*** Begin section ***

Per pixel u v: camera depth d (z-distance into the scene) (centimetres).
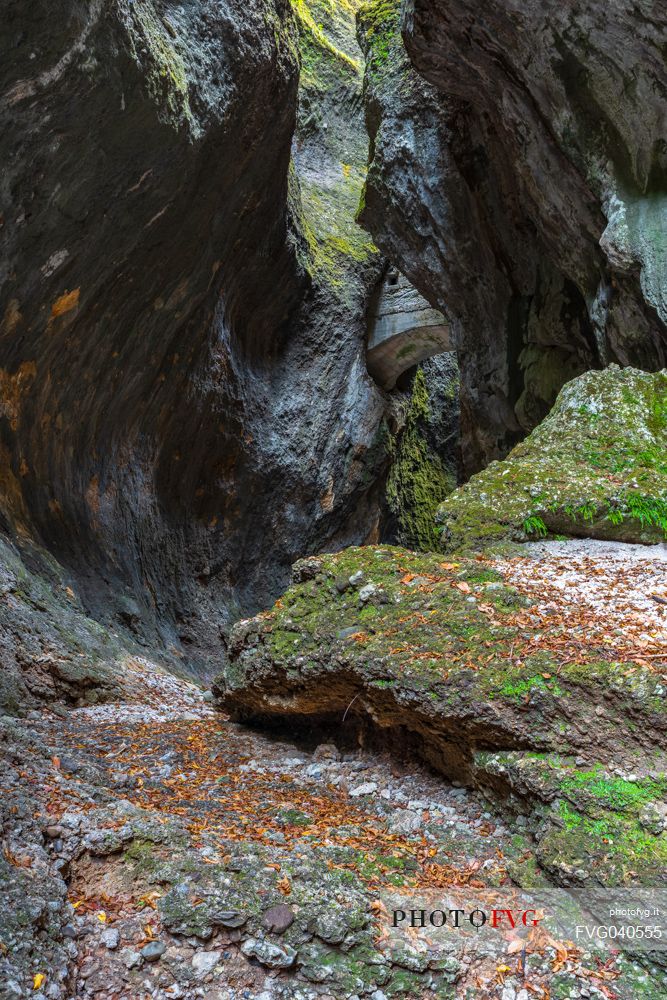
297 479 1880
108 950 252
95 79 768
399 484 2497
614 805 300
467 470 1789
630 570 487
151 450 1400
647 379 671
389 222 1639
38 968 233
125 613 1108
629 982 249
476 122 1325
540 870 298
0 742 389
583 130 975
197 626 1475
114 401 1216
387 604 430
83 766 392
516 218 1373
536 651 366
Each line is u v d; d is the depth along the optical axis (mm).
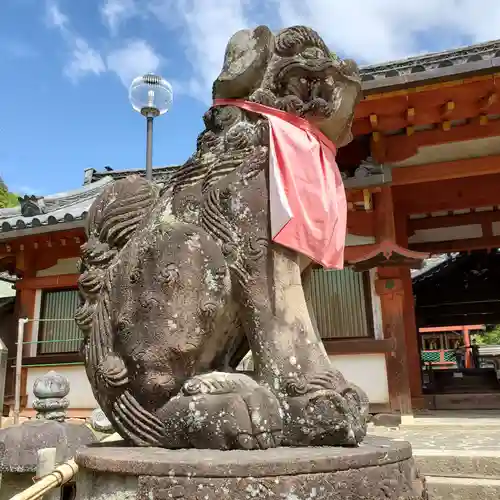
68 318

*** End section ***
*** Begin section ***

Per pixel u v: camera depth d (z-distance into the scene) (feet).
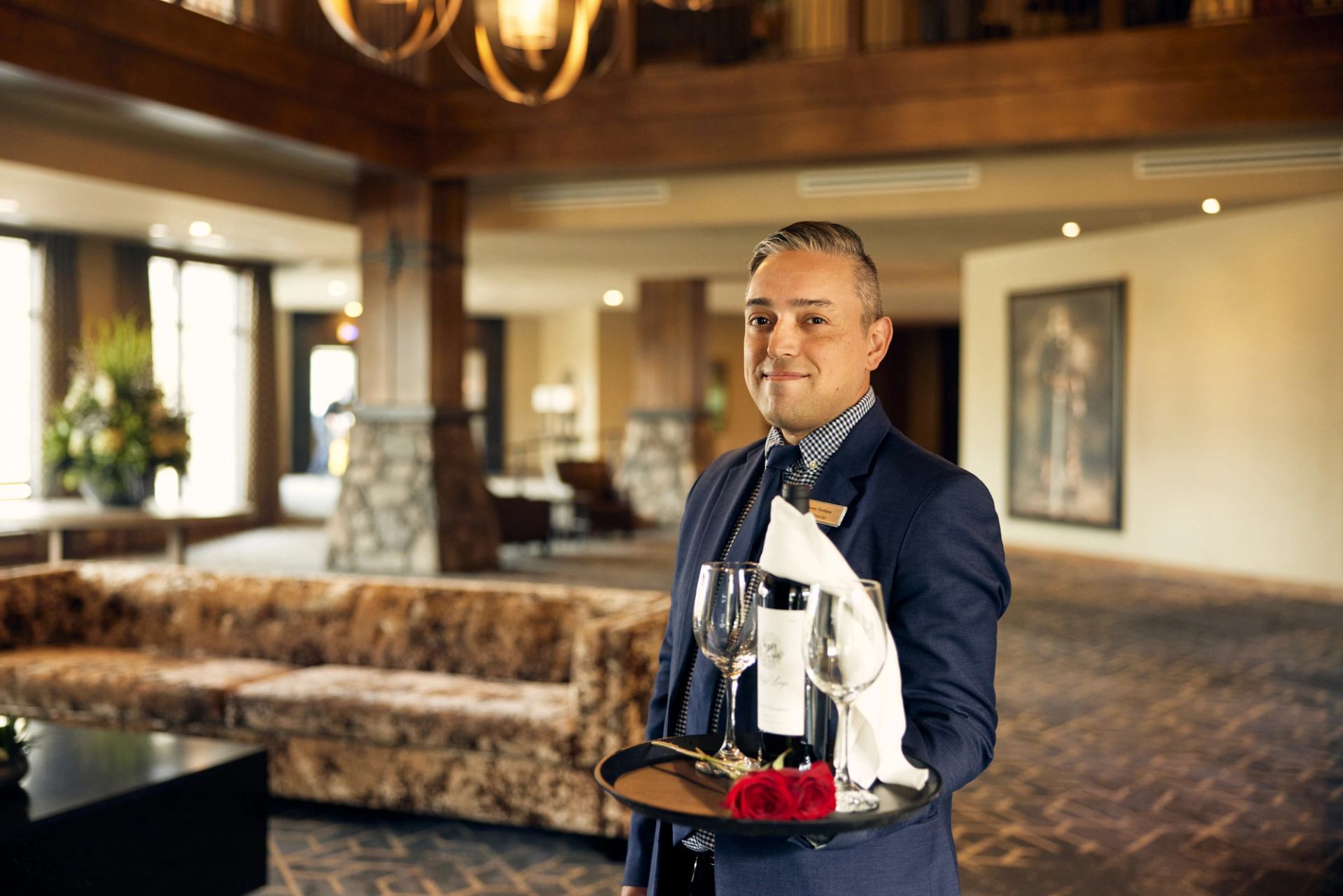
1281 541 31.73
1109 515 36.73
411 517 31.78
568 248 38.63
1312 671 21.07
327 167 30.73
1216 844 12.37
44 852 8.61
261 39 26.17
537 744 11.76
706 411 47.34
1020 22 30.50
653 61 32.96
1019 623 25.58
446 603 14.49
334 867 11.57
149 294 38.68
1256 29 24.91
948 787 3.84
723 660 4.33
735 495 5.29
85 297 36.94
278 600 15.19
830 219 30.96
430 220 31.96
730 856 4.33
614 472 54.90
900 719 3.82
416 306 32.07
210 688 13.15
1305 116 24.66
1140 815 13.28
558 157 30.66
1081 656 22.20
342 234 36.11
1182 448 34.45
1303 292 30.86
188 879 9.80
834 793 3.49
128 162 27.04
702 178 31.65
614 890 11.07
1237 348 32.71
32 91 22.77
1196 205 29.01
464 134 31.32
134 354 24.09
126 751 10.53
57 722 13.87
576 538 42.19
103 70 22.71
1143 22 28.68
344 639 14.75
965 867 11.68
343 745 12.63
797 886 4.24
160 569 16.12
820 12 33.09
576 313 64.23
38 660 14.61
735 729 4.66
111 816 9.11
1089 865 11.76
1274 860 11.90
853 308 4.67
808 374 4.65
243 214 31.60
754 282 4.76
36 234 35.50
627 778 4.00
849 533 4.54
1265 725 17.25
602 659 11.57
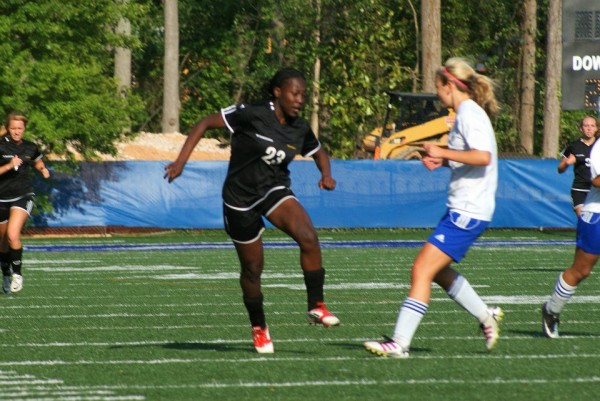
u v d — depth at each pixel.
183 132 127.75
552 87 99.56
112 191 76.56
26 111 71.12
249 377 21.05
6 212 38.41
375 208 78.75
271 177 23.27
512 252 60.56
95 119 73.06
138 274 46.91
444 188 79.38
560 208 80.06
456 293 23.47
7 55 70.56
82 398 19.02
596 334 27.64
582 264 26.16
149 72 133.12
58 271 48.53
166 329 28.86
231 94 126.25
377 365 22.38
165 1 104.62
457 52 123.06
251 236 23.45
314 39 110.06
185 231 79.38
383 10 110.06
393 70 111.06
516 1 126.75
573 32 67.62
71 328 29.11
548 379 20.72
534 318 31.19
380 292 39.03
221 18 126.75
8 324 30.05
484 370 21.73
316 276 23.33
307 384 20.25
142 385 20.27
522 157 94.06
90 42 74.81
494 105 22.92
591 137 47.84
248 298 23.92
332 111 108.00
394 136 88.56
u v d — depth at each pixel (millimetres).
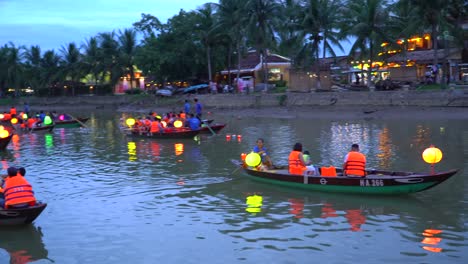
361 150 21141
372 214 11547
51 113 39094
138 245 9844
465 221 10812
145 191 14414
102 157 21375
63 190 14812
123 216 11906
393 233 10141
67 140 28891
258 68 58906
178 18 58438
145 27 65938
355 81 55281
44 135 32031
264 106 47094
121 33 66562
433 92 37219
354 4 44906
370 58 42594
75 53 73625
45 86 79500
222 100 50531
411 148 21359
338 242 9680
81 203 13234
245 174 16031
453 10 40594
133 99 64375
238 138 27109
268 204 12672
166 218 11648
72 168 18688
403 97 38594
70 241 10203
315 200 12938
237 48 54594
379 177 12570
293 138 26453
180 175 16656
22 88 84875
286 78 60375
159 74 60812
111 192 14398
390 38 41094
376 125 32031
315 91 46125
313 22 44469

*** End section ***

== What to do ==
Look through the material for "pixel". Copy each line that has it.

== Reply to the task ==
Per pixel u v: camera depth d (z-distance into the scene) (centimetres).
Per pixel u v: camera depth d (z-distance into the scene) (feet).
u v d — depth at each pixel.
u v d — depth at each pixel (millimetres).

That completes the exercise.